So, yeah, this is the first Pith post I’ve written where strangers have written me to express concern that I might be shot. My friends and the Butcher do sometimes worry. The other day the Butcher wanted to go over where I keep the emails of the people the police should contact if anything should happen to me.
I don’t feel afraid, though. I can’t decide if that’s dumb or if I’m just numb to internet danger after years of trolls. Maybe I can’t recognize real threats anymore because the assholes have thrown off my calibration.
I fear dying.
I fear dying having done only this with my life and feeling like I really have nothing to show for my time here.
I fear being hurt by people who say they love me. Not hurt feelings hurt. I fear what happened before happening again.
I fear that I’ll never experience myself as a successful writer.
I fear disappointing my parents.
But this guy doesn’t really make me fearful. And again, that may be stupid on my part. It does make me wonder.
I wrote about the Radnor Lake Rambo for Pith today. And I’ve been thinking a lot about how, if his crusade is not about publicly escalating his one-man terror-fest until he works up the guts to shoot someone, it’s about demanding the right to be thought of as harmless, no matter what social cues he’s giving off.
You see this come up in other situations, where men get mad when they know they’re just being nice guys by doing something–say following a girl home (to make sure she makes it), or offering to buy a woman a drink after she’s made it clear she no longer wants to talk to you–that sets off the “this guy is trouble” red flag. Like they’re really pissed that they’re not being thought of as harmless.

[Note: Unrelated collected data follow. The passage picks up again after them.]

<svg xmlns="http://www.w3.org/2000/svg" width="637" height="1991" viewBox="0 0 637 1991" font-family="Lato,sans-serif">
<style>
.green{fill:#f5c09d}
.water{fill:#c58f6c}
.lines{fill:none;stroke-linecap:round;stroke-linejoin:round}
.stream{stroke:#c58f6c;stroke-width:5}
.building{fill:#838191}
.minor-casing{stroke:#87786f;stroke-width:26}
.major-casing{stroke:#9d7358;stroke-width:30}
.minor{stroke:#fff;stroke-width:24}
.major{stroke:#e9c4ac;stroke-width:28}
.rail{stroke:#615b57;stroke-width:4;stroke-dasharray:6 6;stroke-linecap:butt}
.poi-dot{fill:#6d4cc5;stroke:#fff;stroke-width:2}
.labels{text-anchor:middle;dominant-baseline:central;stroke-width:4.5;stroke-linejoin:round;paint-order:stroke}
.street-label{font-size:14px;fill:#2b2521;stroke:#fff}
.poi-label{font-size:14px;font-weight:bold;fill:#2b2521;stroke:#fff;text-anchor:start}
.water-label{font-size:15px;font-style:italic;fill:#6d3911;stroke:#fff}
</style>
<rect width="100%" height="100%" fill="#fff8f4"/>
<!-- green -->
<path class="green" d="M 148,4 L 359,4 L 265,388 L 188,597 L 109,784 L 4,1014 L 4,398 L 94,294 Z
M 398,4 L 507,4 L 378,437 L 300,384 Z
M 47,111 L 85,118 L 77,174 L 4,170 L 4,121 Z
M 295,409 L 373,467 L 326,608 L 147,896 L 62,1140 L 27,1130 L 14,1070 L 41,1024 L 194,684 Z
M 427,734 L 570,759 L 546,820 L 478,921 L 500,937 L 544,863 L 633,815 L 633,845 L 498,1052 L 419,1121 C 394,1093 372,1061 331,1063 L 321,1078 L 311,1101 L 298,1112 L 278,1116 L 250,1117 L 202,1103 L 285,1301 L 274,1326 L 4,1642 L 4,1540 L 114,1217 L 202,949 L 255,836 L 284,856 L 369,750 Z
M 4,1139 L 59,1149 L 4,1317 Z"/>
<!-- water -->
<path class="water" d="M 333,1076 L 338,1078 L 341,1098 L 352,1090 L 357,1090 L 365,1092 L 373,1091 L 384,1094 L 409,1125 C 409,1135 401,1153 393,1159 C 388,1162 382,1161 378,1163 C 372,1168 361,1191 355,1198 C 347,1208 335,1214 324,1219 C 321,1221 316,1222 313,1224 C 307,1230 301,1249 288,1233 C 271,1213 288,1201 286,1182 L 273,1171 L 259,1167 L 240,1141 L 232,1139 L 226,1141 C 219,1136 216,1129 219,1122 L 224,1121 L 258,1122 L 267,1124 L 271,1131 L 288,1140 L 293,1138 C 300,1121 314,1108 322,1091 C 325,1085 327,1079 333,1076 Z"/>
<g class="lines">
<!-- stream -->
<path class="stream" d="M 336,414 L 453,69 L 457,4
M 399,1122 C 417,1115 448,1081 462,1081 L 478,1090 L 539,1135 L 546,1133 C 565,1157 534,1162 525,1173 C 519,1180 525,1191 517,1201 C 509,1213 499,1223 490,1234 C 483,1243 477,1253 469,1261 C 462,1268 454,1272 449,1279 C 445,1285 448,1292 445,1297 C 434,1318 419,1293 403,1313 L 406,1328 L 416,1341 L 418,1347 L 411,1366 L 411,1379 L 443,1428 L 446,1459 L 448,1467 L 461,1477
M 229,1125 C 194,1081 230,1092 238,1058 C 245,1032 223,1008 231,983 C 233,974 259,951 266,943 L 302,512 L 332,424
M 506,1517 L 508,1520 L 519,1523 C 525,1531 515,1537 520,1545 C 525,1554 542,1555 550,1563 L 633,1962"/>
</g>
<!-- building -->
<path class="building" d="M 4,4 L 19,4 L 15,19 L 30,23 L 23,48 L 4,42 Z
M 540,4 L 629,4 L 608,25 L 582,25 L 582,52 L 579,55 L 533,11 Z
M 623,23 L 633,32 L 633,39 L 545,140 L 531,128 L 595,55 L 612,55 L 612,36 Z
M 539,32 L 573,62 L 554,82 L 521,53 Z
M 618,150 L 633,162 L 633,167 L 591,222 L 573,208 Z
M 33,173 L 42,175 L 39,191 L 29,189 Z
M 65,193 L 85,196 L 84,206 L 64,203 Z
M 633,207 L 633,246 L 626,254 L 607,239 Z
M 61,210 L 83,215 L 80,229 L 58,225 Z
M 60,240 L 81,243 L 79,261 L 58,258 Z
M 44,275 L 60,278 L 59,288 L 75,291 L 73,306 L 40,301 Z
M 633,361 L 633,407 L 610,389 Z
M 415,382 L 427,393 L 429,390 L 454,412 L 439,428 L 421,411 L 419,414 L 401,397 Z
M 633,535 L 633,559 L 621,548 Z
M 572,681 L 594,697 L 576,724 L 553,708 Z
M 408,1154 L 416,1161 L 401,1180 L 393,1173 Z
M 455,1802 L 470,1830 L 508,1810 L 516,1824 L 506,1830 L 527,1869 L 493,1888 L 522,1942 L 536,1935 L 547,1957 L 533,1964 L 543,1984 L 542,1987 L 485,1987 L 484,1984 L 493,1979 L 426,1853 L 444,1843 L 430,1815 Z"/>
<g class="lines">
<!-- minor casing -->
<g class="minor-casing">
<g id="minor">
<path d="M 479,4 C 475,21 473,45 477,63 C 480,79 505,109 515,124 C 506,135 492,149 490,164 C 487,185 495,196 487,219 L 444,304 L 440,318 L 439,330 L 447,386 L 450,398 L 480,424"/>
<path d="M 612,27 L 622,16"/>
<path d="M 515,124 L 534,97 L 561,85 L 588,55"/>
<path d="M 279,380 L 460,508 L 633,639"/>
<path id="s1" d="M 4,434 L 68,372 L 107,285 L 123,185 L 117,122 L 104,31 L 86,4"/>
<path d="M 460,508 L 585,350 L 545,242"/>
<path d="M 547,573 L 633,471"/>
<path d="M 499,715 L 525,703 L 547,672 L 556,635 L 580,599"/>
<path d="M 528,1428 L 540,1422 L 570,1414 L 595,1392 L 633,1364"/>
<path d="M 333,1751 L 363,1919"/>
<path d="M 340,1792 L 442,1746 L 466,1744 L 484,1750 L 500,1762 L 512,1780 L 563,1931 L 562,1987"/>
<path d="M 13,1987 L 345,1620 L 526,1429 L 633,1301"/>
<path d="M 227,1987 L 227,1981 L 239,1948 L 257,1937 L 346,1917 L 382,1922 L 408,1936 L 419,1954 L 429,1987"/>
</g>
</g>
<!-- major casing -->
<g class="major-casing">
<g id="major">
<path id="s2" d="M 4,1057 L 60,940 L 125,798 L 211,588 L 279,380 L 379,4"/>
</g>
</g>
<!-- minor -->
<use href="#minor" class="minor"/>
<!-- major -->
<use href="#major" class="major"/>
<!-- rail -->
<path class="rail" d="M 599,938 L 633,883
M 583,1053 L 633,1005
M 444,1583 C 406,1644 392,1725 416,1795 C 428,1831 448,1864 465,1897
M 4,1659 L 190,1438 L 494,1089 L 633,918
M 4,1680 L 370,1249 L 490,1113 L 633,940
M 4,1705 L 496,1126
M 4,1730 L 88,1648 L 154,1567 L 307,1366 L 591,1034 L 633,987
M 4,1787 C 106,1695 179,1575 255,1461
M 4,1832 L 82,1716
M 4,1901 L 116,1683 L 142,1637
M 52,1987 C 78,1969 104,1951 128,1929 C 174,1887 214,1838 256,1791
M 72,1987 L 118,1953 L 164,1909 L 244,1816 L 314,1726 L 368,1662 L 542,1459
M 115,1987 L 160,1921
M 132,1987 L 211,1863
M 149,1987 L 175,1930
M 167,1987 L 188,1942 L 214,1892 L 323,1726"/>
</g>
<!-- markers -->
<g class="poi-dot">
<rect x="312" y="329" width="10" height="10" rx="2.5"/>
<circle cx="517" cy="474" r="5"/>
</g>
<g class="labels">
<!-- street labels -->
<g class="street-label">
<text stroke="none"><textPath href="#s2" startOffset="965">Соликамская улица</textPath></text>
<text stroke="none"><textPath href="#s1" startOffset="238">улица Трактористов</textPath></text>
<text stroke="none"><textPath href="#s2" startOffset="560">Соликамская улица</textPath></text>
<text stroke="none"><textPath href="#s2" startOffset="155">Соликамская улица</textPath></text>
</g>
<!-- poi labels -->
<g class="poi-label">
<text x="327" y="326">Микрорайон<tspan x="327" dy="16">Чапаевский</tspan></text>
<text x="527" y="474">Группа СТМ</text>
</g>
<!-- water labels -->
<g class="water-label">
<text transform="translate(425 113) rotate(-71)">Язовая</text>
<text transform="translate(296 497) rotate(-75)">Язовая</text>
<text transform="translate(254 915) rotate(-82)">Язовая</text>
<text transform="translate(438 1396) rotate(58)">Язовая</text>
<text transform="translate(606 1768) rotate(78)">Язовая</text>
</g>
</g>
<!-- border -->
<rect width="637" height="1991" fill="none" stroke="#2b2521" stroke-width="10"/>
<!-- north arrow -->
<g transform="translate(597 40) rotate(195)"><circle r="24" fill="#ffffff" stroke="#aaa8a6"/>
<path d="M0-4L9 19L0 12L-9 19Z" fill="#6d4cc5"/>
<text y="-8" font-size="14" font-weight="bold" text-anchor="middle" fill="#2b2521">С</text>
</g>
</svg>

There are other instances, but you get the gist. And people try to make the argument that, hey, you might be harmless, but you’re doing this red-flag activity and we are not psychic so we have no way of knowing if the guy on campus with a gun is a good guy or a bad guy or if the guy following us home is a good guy or a rapist or if the woman flirting with our partners is friendly or has ill-intentions.
But you can’t indulge in mildly bad, scary behavior and still be treated like you’re harmless. That’s a really weird thing to ask of the world.